* AVAILABLE DATA
◇ ◇ ◇ ◇ ◇
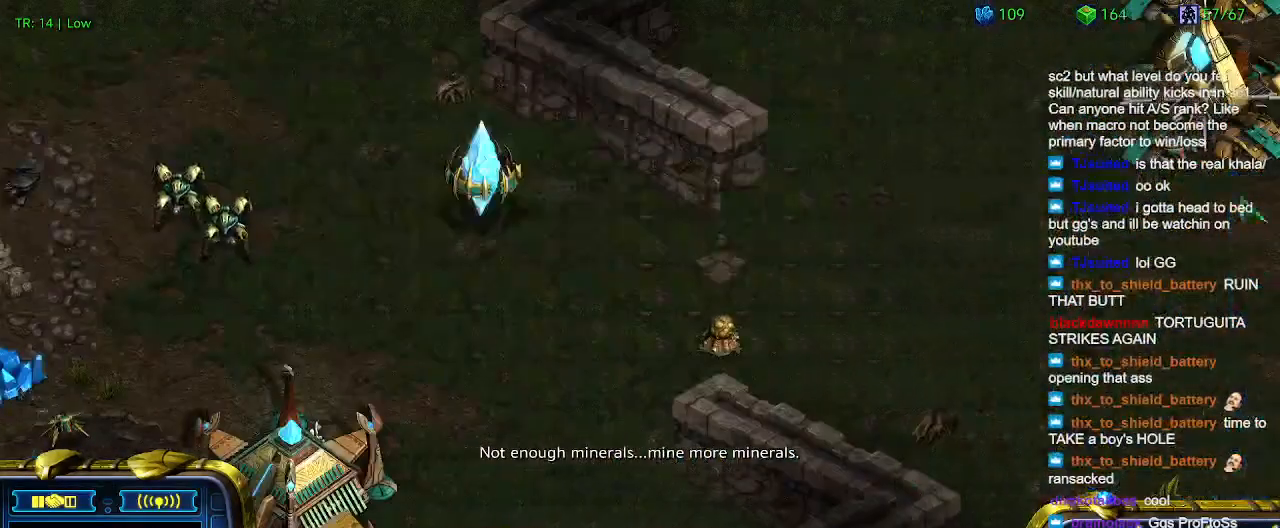
{"keys": ["1"], "events": [[467, "1", "down"]]}
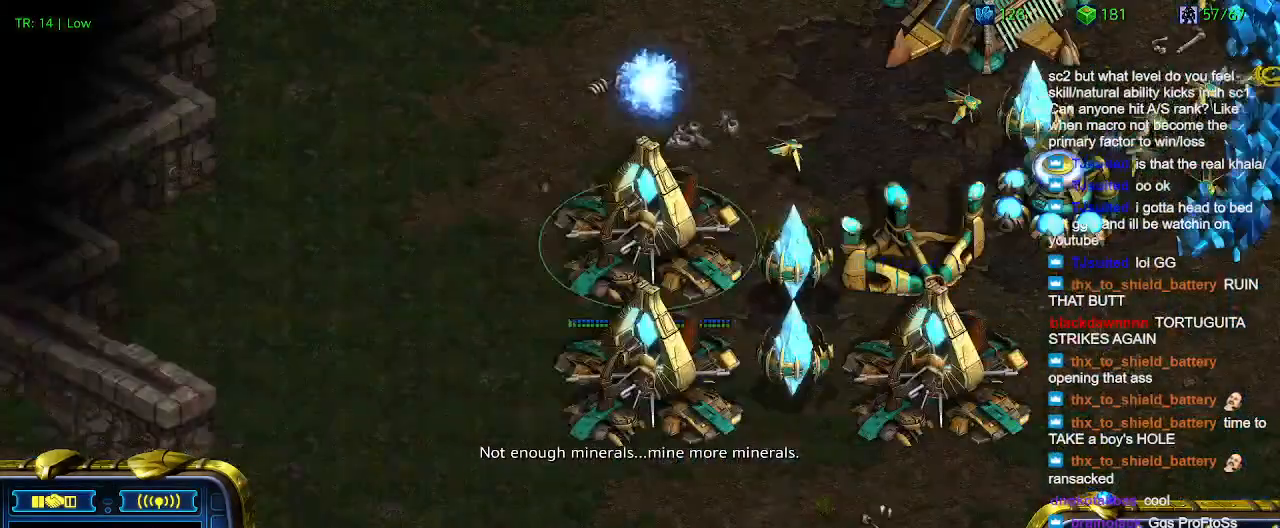
{"keys": [], "events": [[100, "1", "up"], [100, "2", "down"], [200, "2", "up"]]}
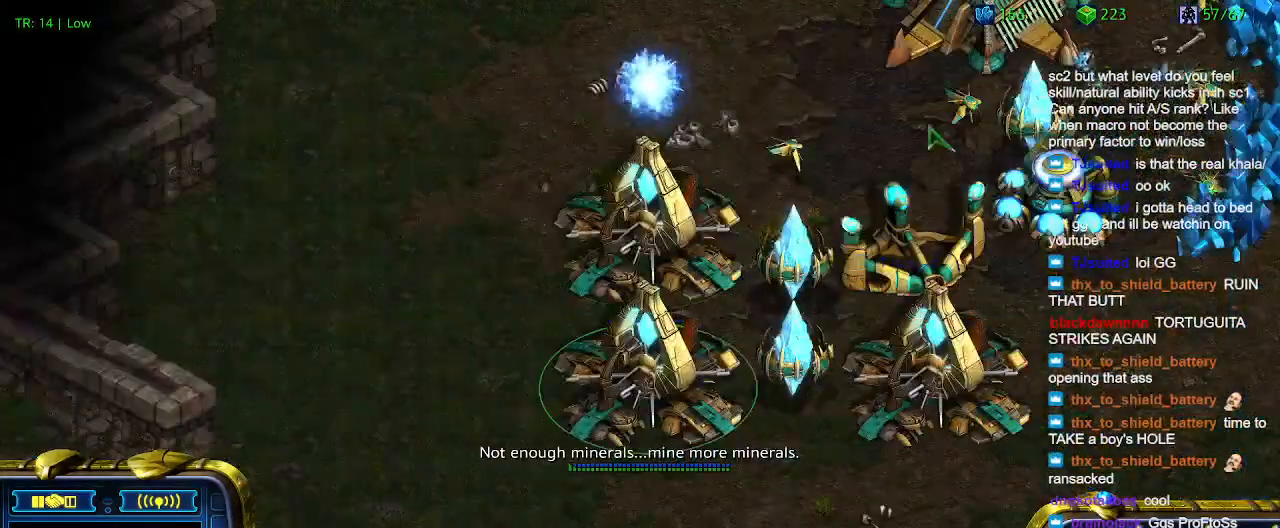
{"keys": [], "events": []}
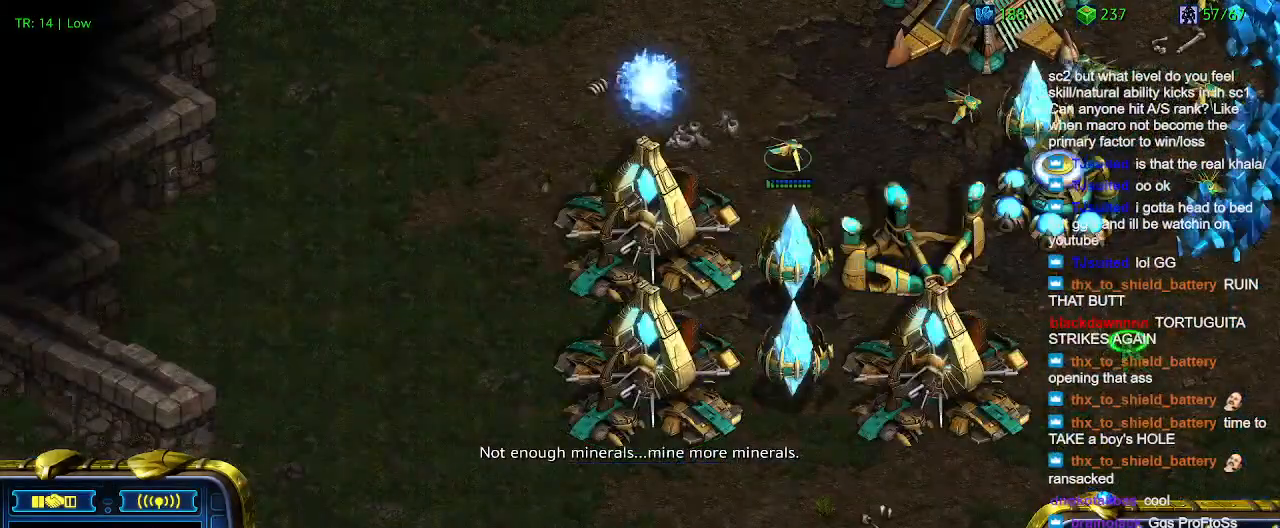
{"keys": [], "events": [[100, "q", "down"], [134, "q", "up"], [234, "a", "down"], [367, "a", "up"]]}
◇ ◇ ◇ ◇ ◇
* WHAT IS NEEDED
Search the listing above for the string "down" and copy each line that has it.

* ANSWER TO THIS EXERCISE
{"keys": ["1"], "events": [[467, "1", "down"]]}
{"keys": [], "events": [[100, "1", "up"], [100, "2", "down"], [200, "2", "up"]]}
{"keys": [], "events": [[100, "q", "down"], [134, "q", "up"], [234, "a", "down"], [367, "a", "up"]]}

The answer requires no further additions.